Fifteen years wasted.

Jerry smiled sadly. He knew, at this moment, that he could never return to his suppressed state. He could not handle it. He could not return to the village either, as his forest excursion would be noticed soon.

Strangely, he did not mind too much. Being whole again was much more important.

Jerry stood up, taking a deep breath and relishing in the combined scent of death and life; the life that, stubbornly, had already begun to creep back into this darkened area. He breathed again, content in finally being free. He knew nothing, but he cared not; life was good.

Then he looked behind him.
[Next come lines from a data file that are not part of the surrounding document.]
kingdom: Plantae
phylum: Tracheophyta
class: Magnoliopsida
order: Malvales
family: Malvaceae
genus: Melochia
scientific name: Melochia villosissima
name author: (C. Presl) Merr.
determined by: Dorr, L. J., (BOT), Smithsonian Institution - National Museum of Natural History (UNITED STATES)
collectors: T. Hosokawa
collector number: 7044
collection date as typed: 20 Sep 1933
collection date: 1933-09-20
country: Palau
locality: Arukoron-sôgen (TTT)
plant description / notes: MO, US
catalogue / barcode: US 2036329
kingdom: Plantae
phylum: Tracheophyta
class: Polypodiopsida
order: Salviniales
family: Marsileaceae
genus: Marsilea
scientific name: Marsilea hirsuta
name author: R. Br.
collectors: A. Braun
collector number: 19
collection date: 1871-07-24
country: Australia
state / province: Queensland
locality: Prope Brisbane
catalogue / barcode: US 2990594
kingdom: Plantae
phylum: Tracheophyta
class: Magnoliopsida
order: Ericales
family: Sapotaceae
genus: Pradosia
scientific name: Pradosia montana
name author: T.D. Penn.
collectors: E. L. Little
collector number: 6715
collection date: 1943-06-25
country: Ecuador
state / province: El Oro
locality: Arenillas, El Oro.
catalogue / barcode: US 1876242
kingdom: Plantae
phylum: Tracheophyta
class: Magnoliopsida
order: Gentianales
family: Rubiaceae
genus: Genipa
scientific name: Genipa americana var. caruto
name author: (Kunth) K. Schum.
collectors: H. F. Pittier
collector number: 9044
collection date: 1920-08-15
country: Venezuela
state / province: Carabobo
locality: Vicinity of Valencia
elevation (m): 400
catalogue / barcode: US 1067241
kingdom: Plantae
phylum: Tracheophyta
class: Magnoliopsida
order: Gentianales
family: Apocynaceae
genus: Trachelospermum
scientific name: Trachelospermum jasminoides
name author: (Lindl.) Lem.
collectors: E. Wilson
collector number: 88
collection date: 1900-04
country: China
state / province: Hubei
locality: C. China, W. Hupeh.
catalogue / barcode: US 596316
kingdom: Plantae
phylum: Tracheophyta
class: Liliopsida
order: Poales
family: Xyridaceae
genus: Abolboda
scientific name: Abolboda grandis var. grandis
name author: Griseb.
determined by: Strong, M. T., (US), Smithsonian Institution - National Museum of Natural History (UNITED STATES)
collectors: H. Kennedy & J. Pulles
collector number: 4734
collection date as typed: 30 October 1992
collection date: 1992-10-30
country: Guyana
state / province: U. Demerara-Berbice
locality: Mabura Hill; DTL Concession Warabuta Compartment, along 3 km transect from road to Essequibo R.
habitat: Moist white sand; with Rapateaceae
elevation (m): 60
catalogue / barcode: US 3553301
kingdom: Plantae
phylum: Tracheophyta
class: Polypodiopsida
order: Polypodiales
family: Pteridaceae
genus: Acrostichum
A veritable army of undead animals stood there, dozens of them, all staring at him with their black, hateful eyes. Boars, foxes, squirrels, moles, birds, insects... They were waiting. Forever waiting.

With a gentle, sad smile, Jerry waved a hand, and their lifeless bodies all slumped to the ground. He would create new undead soon, but these animals were tainted by the hatred he’d felt when raising them—they should just rest. Unlike most necromancers, he was a good guy, and his undead should be good too.

And so, Jerry turned his back on the peaceful corpses and took off, forever abandoning the land of his anguish. It was time to find a new home. He had no destination or plan in mind but he knew that, as in any worthy endeavor…

The first step was to start walking.